For our first class, we talked about our favorite picture books, and Ardea encouraged us to bring them to class the following week. Enter: my favorite children's book, actually, a family favorite... Tacky the Penguin.

Tacky the Penguin is a truly Oberlin story. Tacky has five brothers, but Tacky is a very odd bird. He likes to wear Hawaiian print shirts while his brothers wear bow ties, he sings off-key and in a silly manner, and marches to the beat of his own drum instead of in a straight line. When hunters arrive to capture the penguins, Tacky saves his brothers by scaring away the hunters with his quirkiness, and the penguins realize that even though he's odd, Tacky is a good bird to have around.

So, you can see why both my brother and I decided to go to Oberlin. We embraced weird and wonderful when we were young. Also, Ben's obsessed with penguins. He wanted to be a bird when he grew up. As a result, we have several amazing children's books themed around birds and penguins.
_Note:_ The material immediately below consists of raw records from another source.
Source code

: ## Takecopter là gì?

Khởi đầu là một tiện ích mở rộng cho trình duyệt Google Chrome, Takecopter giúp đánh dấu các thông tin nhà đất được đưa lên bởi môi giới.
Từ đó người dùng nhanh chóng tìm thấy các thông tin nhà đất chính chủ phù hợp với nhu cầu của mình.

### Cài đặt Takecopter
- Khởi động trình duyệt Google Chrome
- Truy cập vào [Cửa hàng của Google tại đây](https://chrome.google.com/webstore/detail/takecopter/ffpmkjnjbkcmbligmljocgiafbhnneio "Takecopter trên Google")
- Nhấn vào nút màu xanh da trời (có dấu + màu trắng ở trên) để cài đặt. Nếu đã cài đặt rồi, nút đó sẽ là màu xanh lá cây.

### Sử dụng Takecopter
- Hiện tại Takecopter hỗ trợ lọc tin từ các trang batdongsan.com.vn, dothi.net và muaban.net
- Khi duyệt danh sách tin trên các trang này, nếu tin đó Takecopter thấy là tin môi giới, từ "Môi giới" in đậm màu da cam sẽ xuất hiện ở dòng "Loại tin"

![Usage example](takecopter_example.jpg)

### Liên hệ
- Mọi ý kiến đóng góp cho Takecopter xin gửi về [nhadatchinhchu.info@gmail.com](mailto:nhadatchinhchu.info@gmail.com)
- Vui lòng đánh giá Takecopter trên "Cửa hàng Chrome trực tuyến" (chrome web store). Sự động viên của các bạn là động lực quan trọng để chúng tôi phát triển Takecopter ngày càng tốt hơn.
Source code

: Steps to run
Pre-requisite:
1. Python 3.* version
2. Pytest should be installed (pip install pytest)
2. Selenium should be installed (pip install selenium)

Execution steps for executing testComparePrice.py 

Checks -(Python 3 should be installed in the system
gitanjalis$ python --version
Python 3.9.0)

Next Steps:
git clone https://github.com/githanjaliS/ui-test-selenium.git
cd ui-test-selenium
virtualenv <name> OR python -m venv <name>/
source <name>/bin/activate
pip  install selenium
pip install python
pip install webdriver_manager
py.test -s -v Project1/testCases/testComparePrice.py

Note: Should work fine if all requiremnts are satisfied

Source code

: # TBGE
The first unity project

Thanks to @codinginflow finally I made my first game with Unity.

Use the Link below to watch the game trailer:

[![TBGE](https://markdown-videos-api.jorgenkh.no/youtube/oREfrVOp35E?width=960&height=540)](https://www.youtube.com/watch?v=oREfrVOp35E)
With this Oberlin story (with penguins!) in my possession, I had to share it with everyone. I put out an all-call on Twitter and Facebook whenever I was sitting in the library working and knew that people needed a distraction (yes, I am an enabler). I very much love reading books out loud, especially to big kids who haven't had their childhood memories tapped in a long time. I take after my dad when reading this book: I have different voices for each character, and the three sections that mention songs are always sung in an appropriate manner (Tacky's favorite song is sung horrendously off-key and all over the vocal range).

I had several takers on the childhood stories distraction front. Rusty dropped by Azariah's from his study lounge from doing honors research one afternoon. My housemate Melissa asked me to surprise her study buddy on the second floor with a dramatic reading. I pounced Aries and Red during a conversation, and hijacked it with Tacky. Greg and I even had a book exchange; I read him Tacky the Penguin, and he read me Gregory the Terrible Eater, one of his favorite books. After the short break and return to childhood, each of us could head back to our assignments with a lighter heart.

I plan on wandering the library with books again this year. I don't have papers or exams (I'm not gloating, guys, I have a full-time job during the hours you get to lazily sleep in during weekdays and my puny no-longer-a-college-student body has the insatiable urge to go to bed around midnight), so I want to give my friends a short mental break during their stressful times. I will happily take recommendations of favorite picture books, and I'll come to your locale and read to you... but only if it's before my bedtime.

Sidenote: I was in Azariah's a few weeks ago, and discovered that there is a copy of Calvin and Hobbes that is stamped with a "please don't remove" label. Mudd library: supplying college students with their childhood pleasures during the best of times and the worst of times. Good call!